Dokumenttext |
++++

Die Energiewirtschaft hat Entwarnung für Gaskunden und -kundinnen gegeben auch im Szenario eines Ausfalls russischer Erdgaslieferungen nach dem Einmarsch Russlands in die Ukraine.
Die Chefin des Bundesverbandes der Energie- und Wasserwirtschaft (BDEW), Kerstin Andreae, sagte der Deutschen Presse-Agentur am Donnerstag: «Sollten Lieferungen aus Russland kurzfristig ausfallen, ist das eine große Herausforderung. Sicher ist: In diesem Winter wird jeder Gaskunde eine warme Wohnung haben.» Russland liefert mehr als die Hälfte des in Deutschland verbrauchten Erdgases.

++++

Daten |
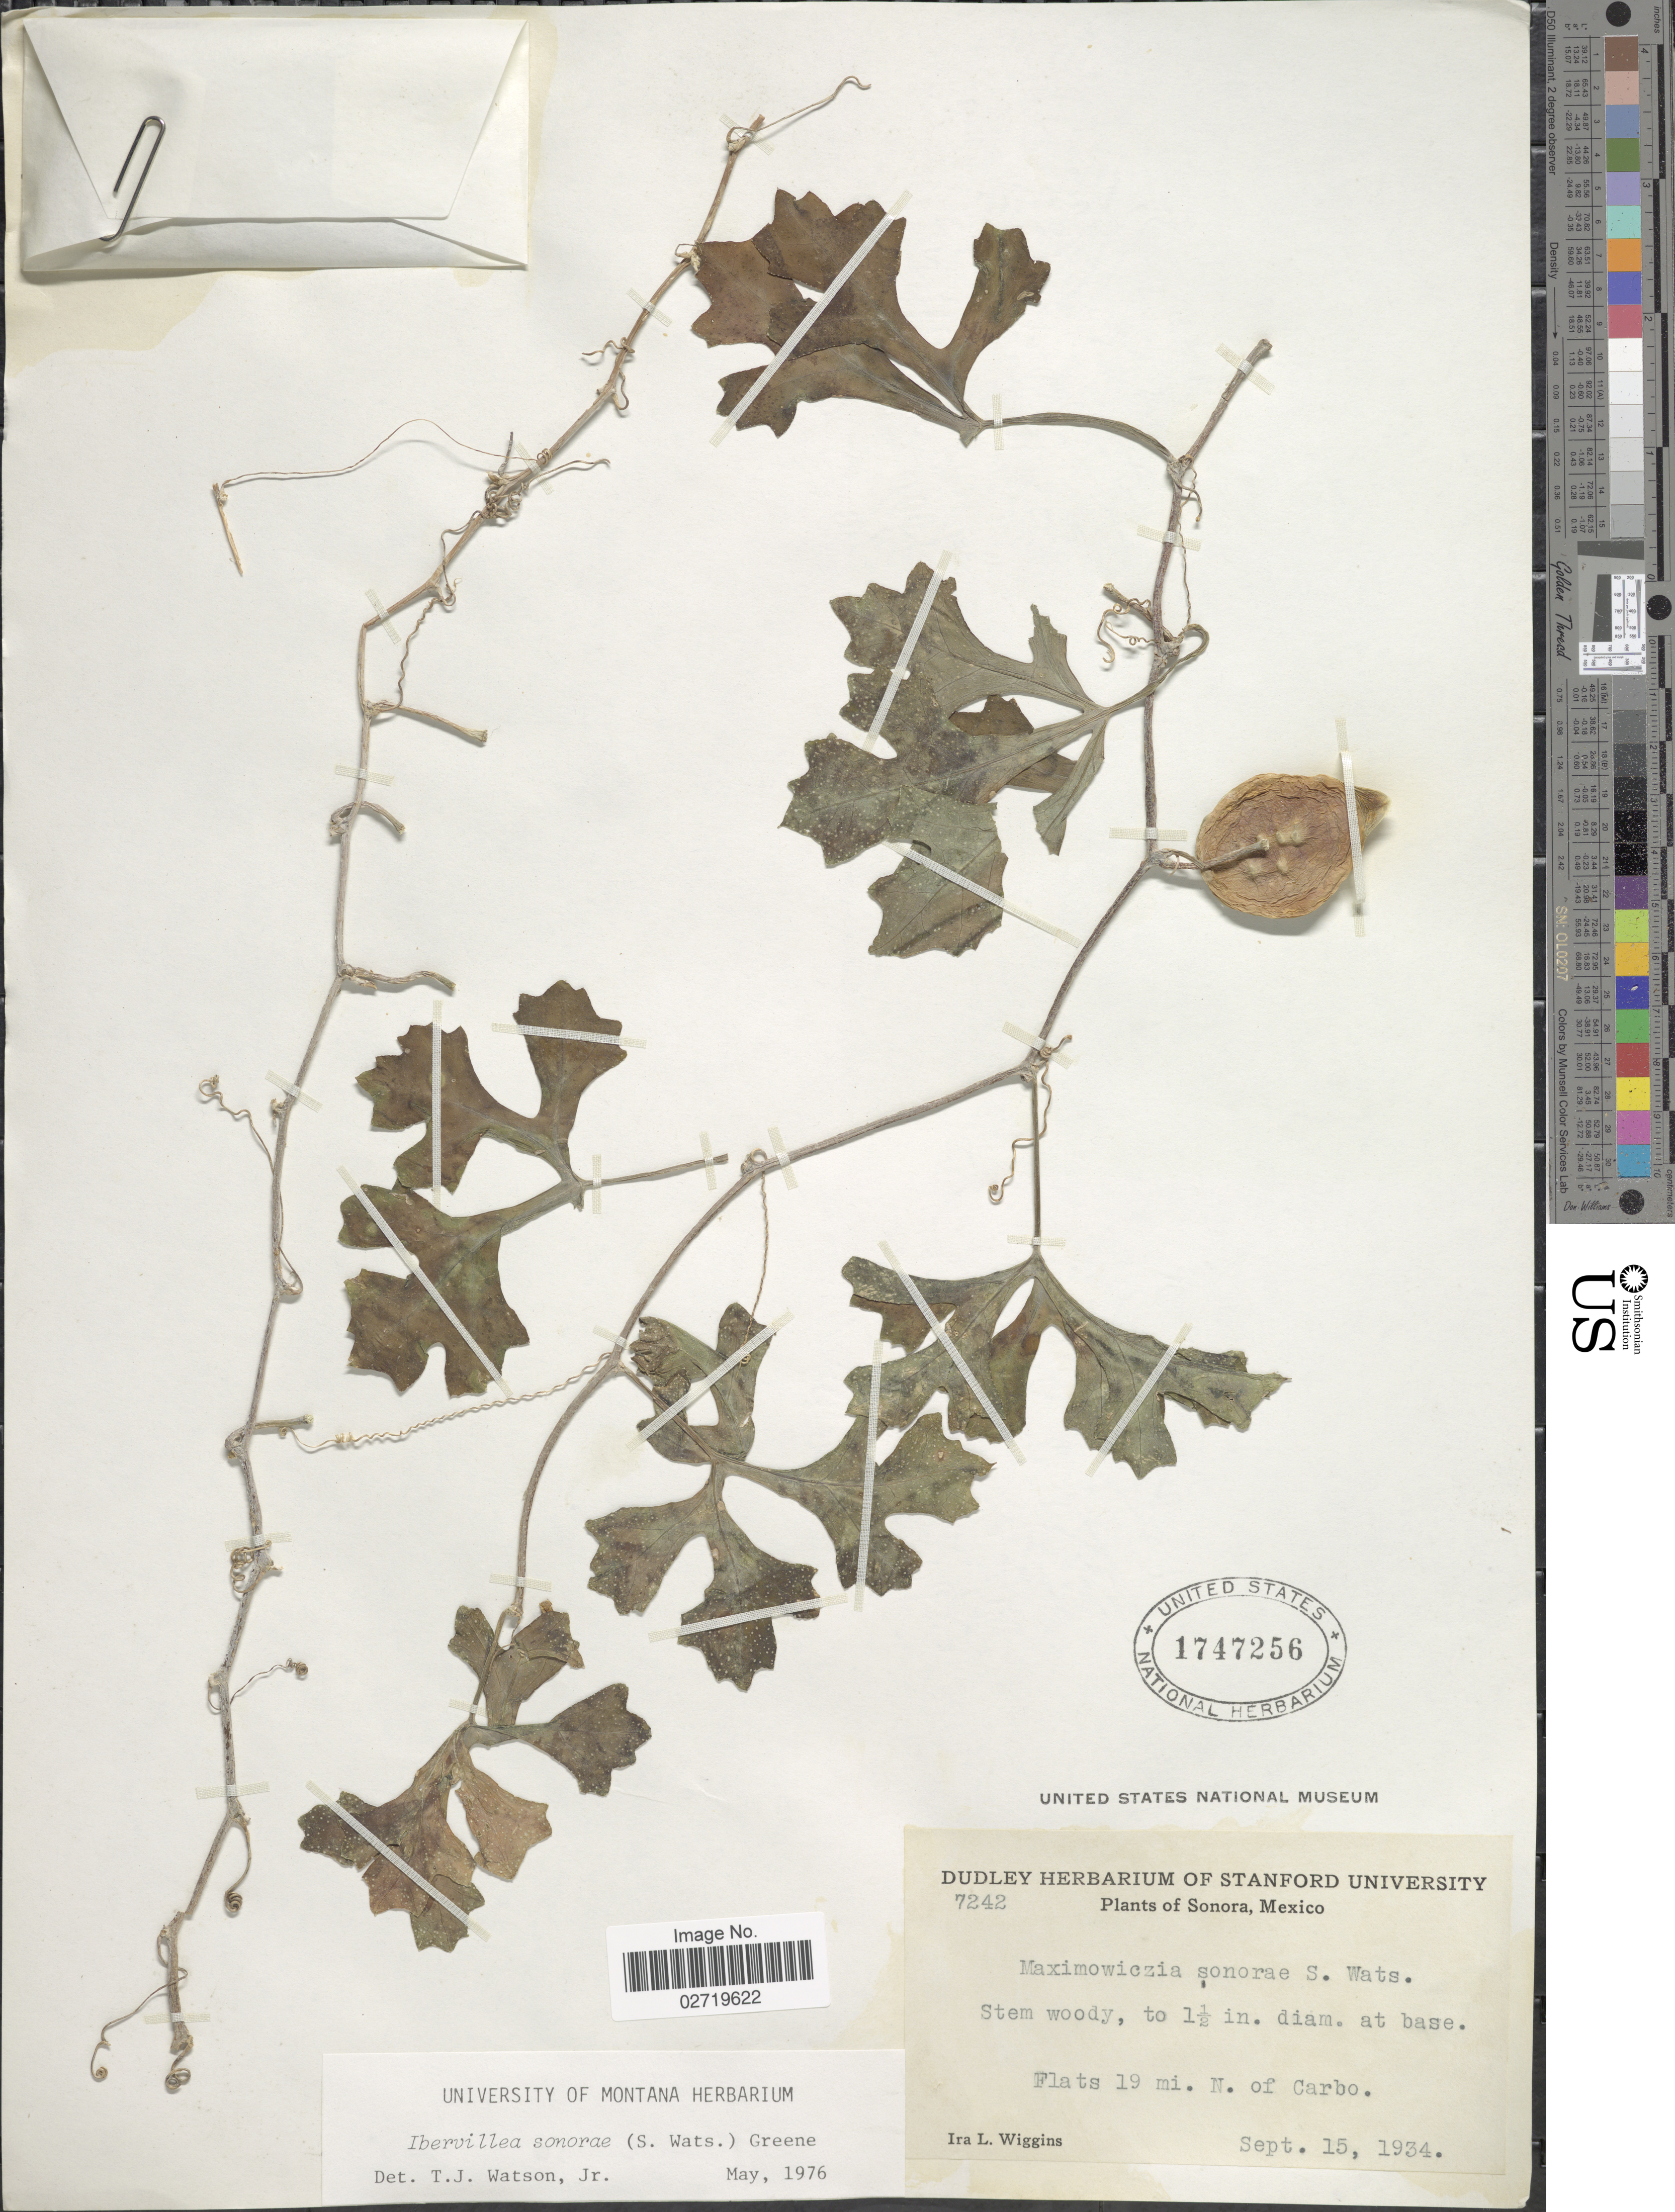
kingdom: Plantae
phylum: Tracheophyta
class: Magnoliopsida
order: Cucurbitales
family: Cucurbitaceae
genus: Ibervillea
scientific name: Ibervillea sonorae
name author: (S. Watson) Greene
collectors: I. L. Wiggins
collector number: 7242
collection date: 1934-09-15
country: Mexico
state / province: Sonora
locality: Flats 19 mi N of Carbo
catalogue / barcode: US 1747256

++++

Anforderungen |
1. Prüfe anhand des Textes über die Gasversorgung, ob die folgenden Aussagen zutreffen. Antworte jeweils mit Ja oder Nein und zitiere die entscheidende Stelle wörtlich.
(a) Andreae äußerte sich gegenüber der Deutschen Presse-Agentur.
(b) Russland liefert weniger als ein Drittel des in Deutschland verbrauchten Erdgases.
(c) Andreae nannte einen kurzfristigen Ausfall russischer Lieferungen eine große Herausforderung.
2. Nenne alle Länder, die im Text über die Gasversorgung vorkommen.
3. Wiederhole aus dem Text über die Gasversorgung wortgetreu die Stelle, die mit „Die Energiewirtschaft hat“ anfängt und mit „Deutschland verbrauchten Erdgases.“ aufhört.

Erwartete Antworten |
1.
(a) Ja: „sagte der Deutschen Presse-Agentur am Donnerstag“
(b) Nein: „Russland liefert mehr als die Hälfte des in Deutschland verbrauchten Erdgases.“
(c) Ja: „Sollten Lieferungen aus Russland kurzfristig ausfallen, ist das eine große Herausforderung.“

2. Russland, Ukraine, Deutschland

3.
Die Energiewirtschaft hat Entwarnung für Gaskunden und -kundinnen gegeben auch im Szenario eines Ausfalls russischer Erdgaslieferungen nach dem Einmarsch Russlands in die Ukraine.
Die Chefin des Bundesverbandes der Energie- und Wasserwirtschaft (BDEW), Kerstin Andreae, sagte der Deutschen Presse-Agentur am Donnerstag: «Sollten Lieferungen aus Russland kurzfristig ausfallen, ist das eine große Herausforderung. Sicher ist: In diesem Winter wird jeder Gaskunde eine warme Wohnung haben.» Russland liefert mehr als die Hälfte des in Deutschland verbrauchten Erdgases.